The company known as SupCups was branded as a sustainable alternative to single use plastic cups, commonly seen in parties and social events. Launched on September 10 by Daphne Armstrong, a senior studying psychology and public policy, SupCups has a mission of creating a conversation on the issue of plastic waste.
“Most cups are made from polystyrene, which cannot be recycled.” Armstrong says. “These cups just go into the landfill and into the ocean. It takes around 450 to 1000 years to decompose into micro plastics. So, our cups try to provide a sustainable alternative.”
Despite lacking background knowledge in entrepreneurship or business, Armstrong was inspired to create SupCups from her passion on the issue of climate change.
“Every day I would go to high school with a brand new plastic water bottle in my lunch. In the Sophomore year of college, I lived with my best friend.” Armstrong says. “She started telling me about the environmental impact of eating meat, and then we watched some documentaries. That tiny like conversation has impacted my life in insane ways.”
The product itself is a high quality stainless steel cups with a red powder finish and a laser-engraved logo sold individually for $10 and in sets of 22 for $100. The business mostly targets college students in Los Angeles but, as of late, has also been marketed to alumni aged 25-27 as a result of the football season. SupCups have also been seeing online in over seventeen states.

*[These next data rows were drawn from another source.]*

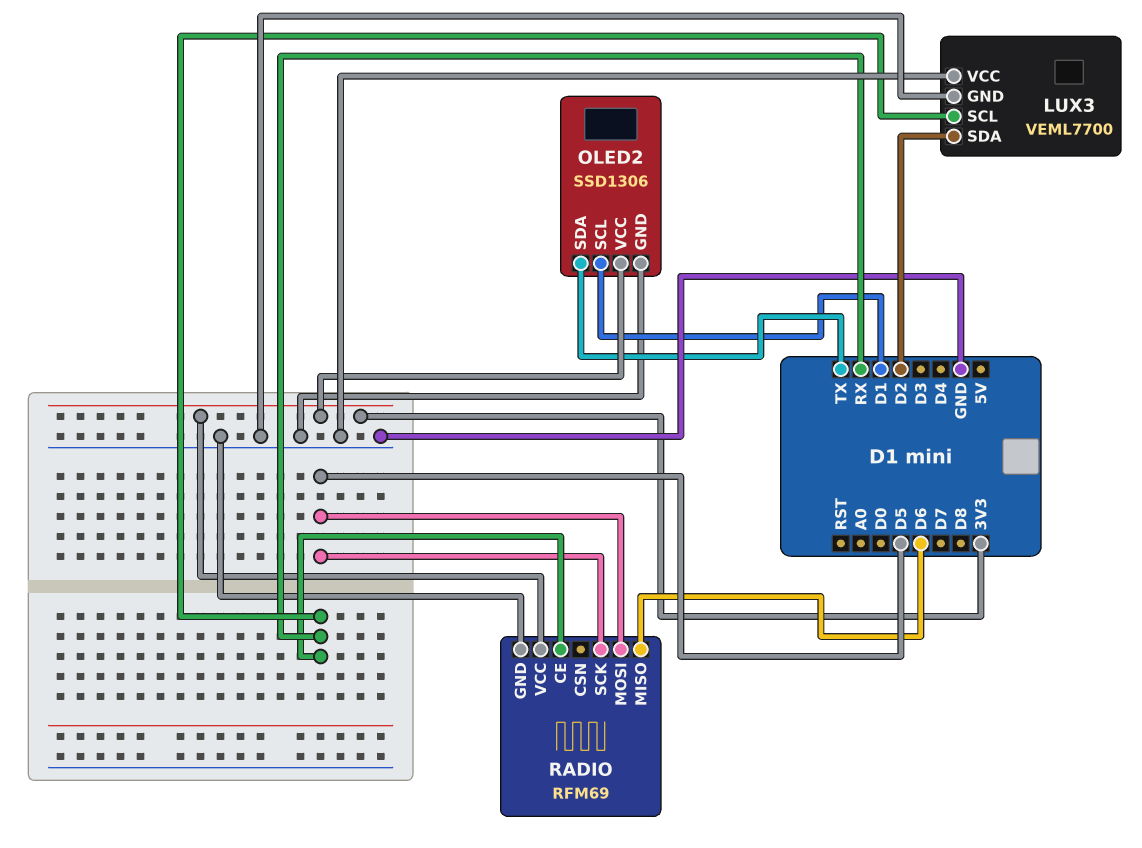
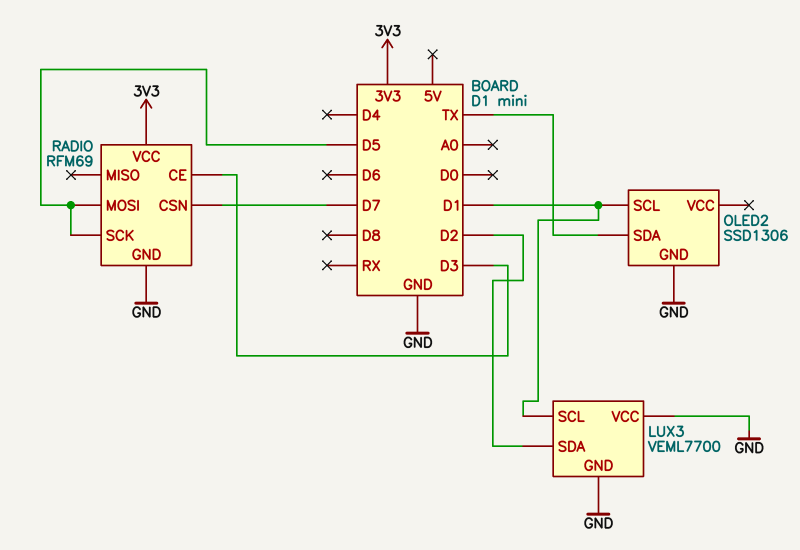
LUX3 pin SCL: RX -> D1
OLED2 pin VCC: 3V3 -> none
RADIO pin CE: RX -> D3
RADIO pin CSN: none -> D7
RADIO pin MISO: D6 -> none

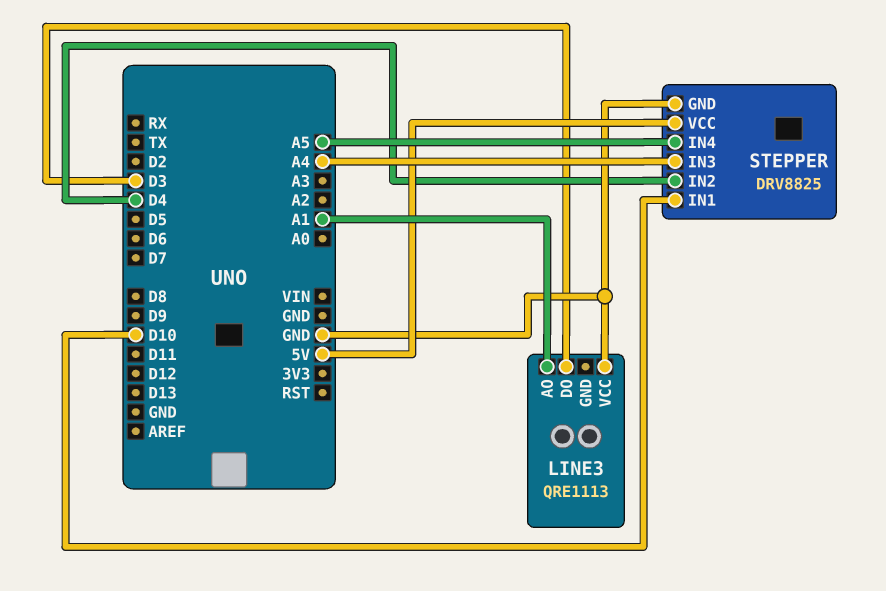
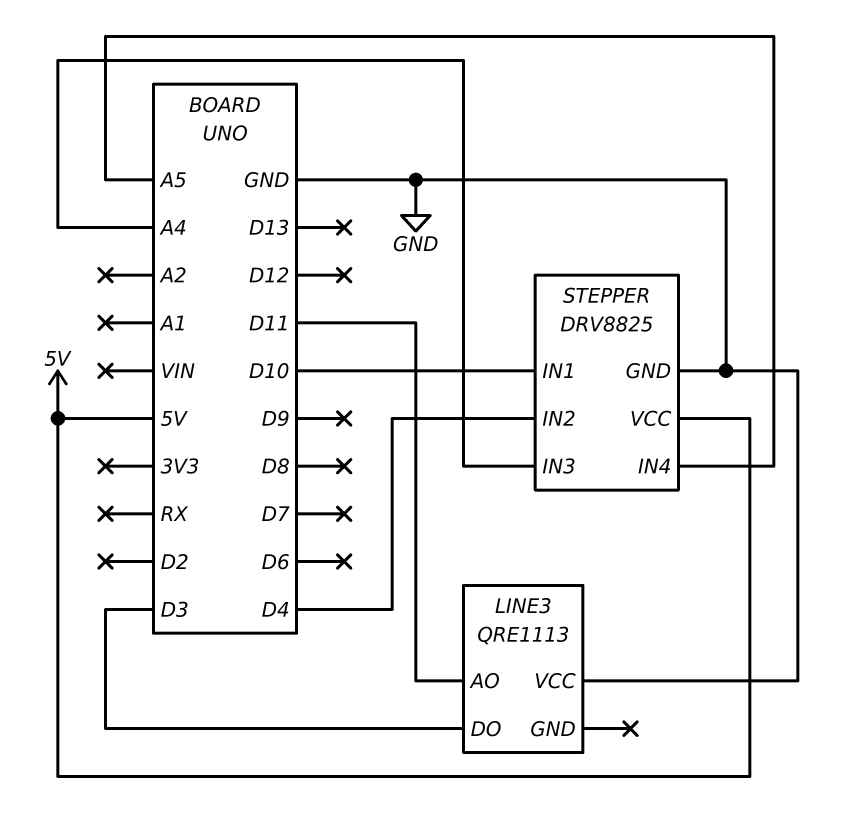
LINE3 pin AO: A1 -> D11

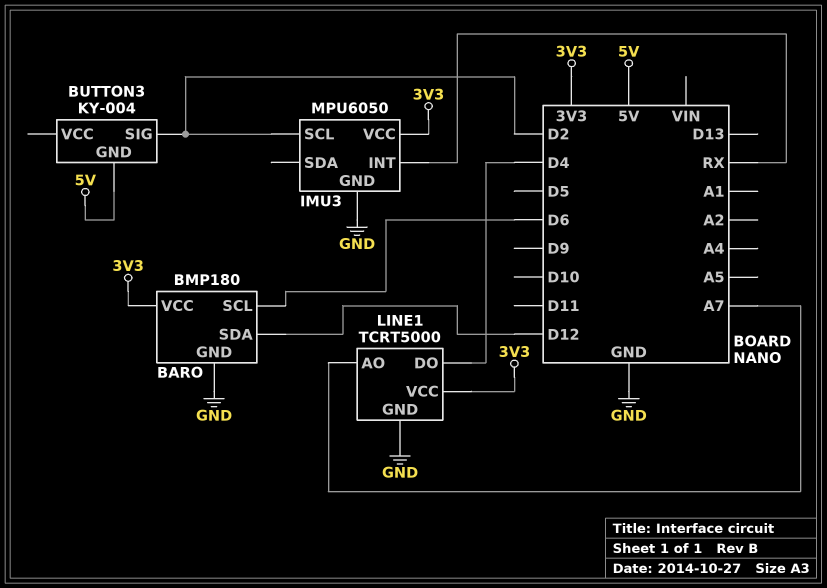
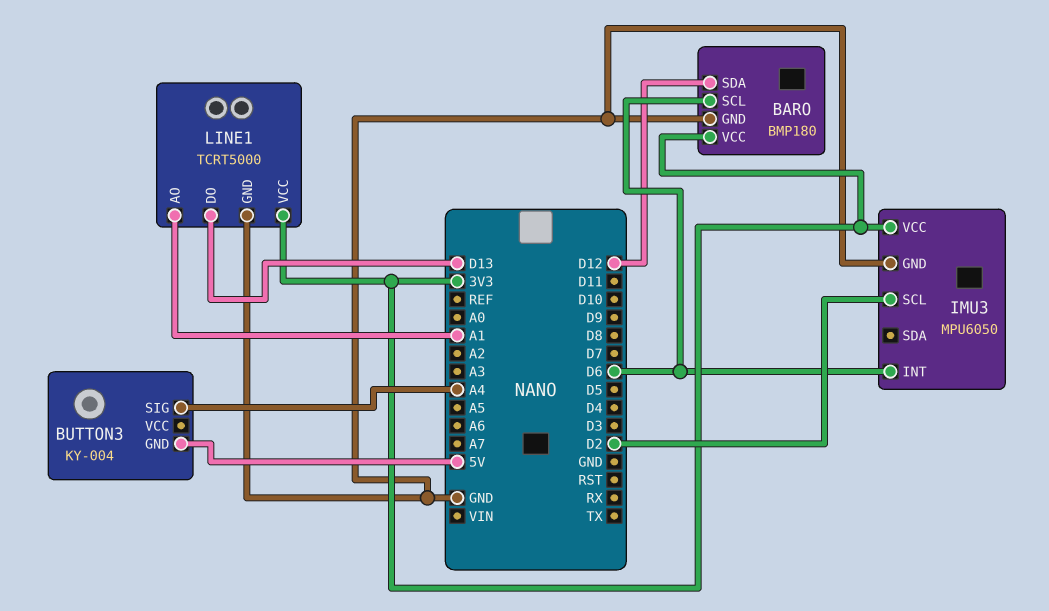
BUTTON3 pin SIG: D2 -> A4
IMU3 pin INT: RX -> D6
LINE1 pin AO: A7 -> A1
LINE1 pin DO: D4 -> D13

In terms of manufacturing, SupCups mostly imports stainless steel from China by a factory that has met international environmental standards. However, Armstrong would feel it would more ideal to find a stainless steel supplier in the US to reduce cost of shipping.
While team behind SupCups is small, they are passionate about the business’ social cause and are looking to expand further by adding individuals who have experience with marketing.

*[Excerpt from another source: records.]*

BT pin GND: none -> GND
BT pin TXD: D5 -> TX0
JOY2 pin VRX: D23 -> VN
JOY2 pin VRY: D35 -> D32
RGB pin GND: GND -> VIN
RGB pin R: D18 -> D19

“I’ve learned everything just from like asking people watching YouTube tutorials and online resources. So I know that people can learn new skills.” Armstrong says “I also need people who are motivated, wants to learn and cares deeply about the issue of climate change.”

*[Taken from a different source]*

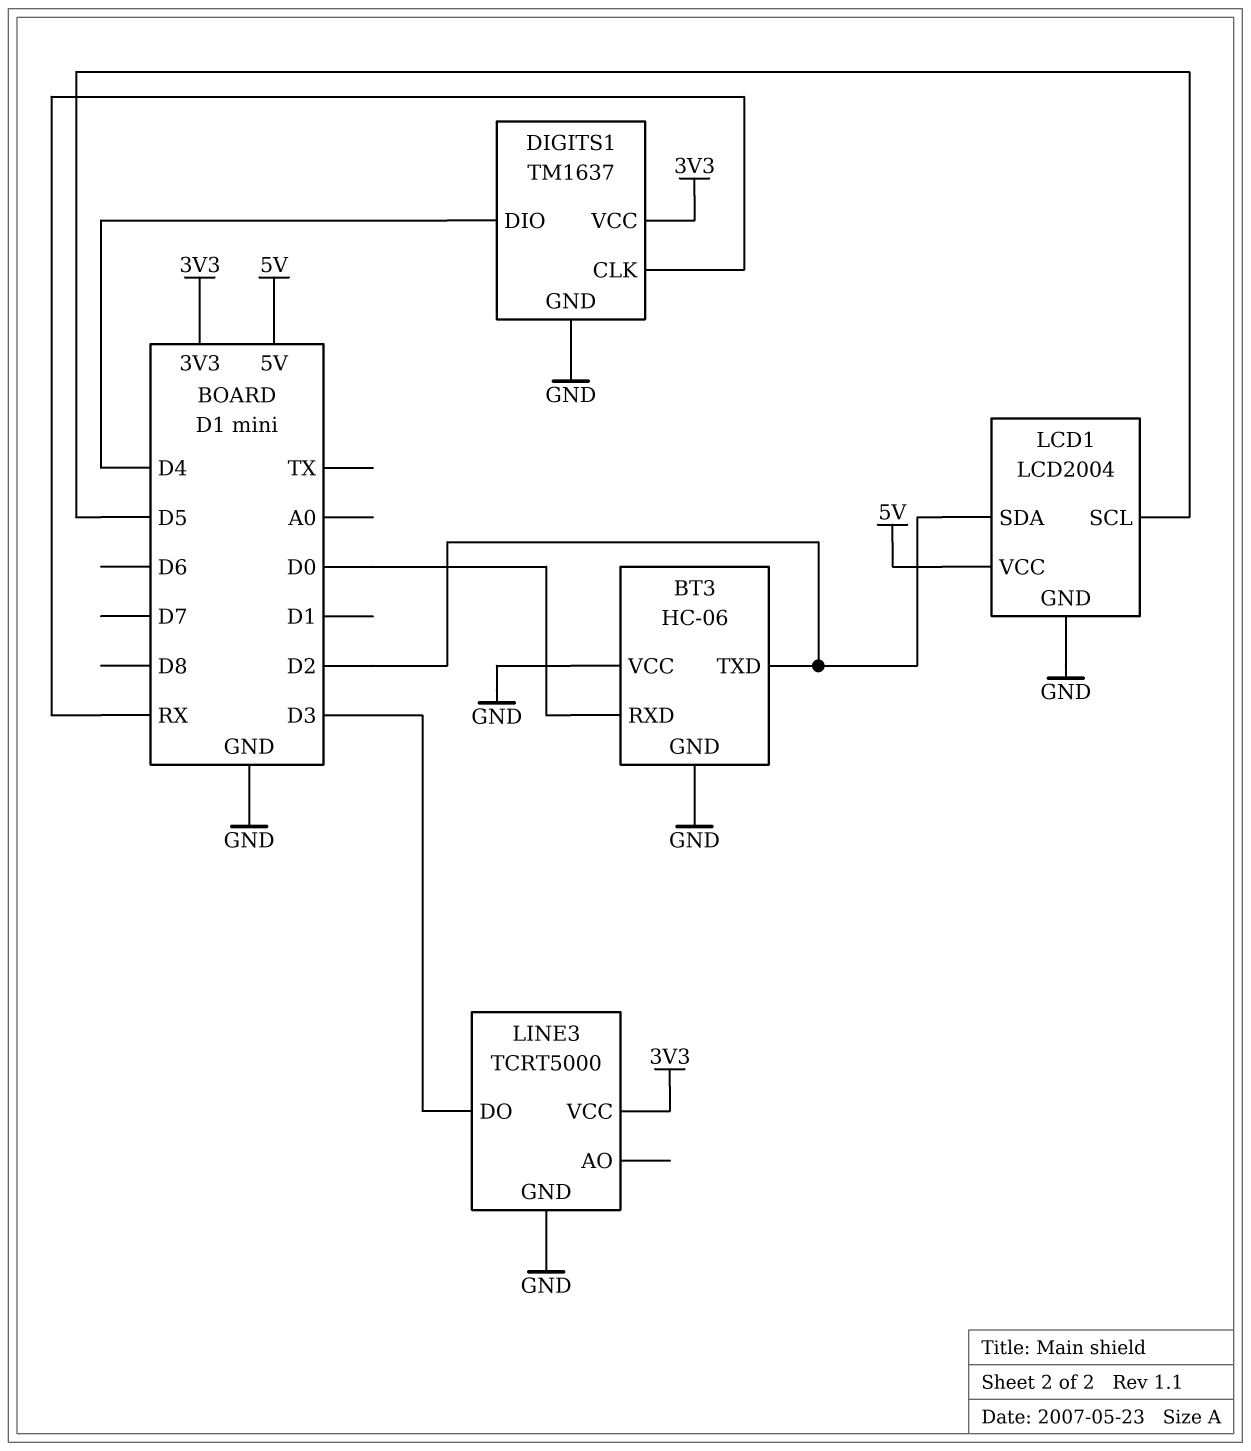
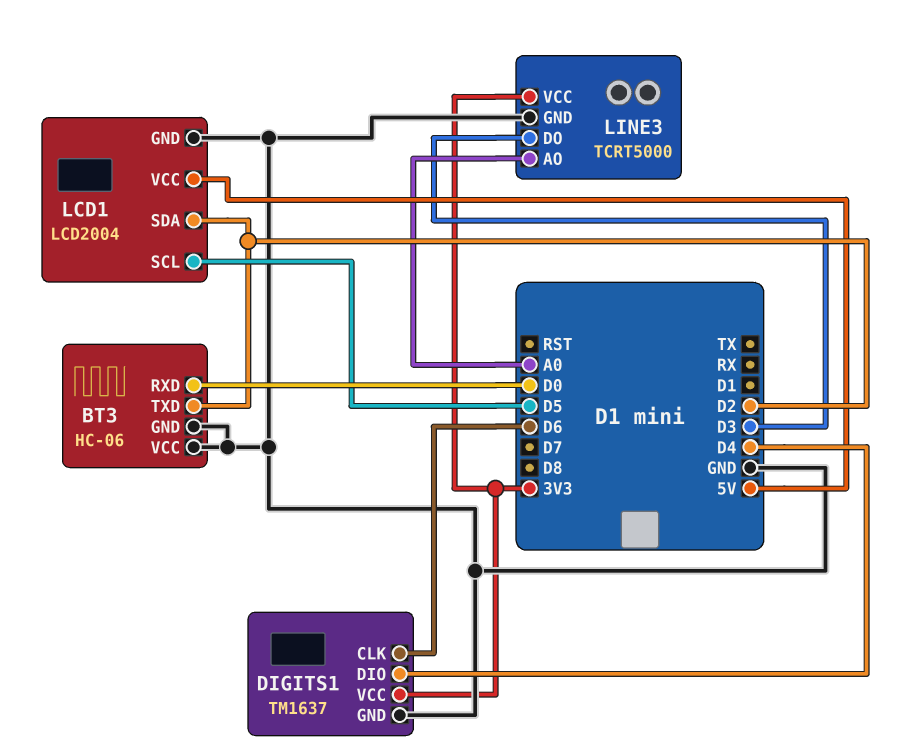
DIGITS1 pin CLK: RX -> D6
LINE3 pin AO: none -> A0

Armstrong credits strong, female mentors and institutions in USC like the Blackstone Launchpad and classes on climate change for help in gaining experience for the startup world.
“My mentor and friends Ripley Raider does a jumpsuit company and always has my back in terms of helping me with the business.” Armstrong says. “While I lack experience, I’m okay with it because the good thing about not being an expert in anything is that it provides you an opportunity to do things the new way.”
In the near future, SupCups plans to build its online brand and spread to other universities by creating a brand ambassador program on the different campuses. The business is also planning on raising awareness on USC by having SupCup parties with friends and classmates.
The ultimate goal is to set an example for other companies that it is possible to be sustainable and profitable
“It’s really awesome to have had this idea. I remember my mom because she was like “Are you actually going to go through with this plan.”” Armstrong says. “I feel like businesses often cut corners that damage the environment, and you have to be so intentional with building your company by setting systems in place to protect the environment.”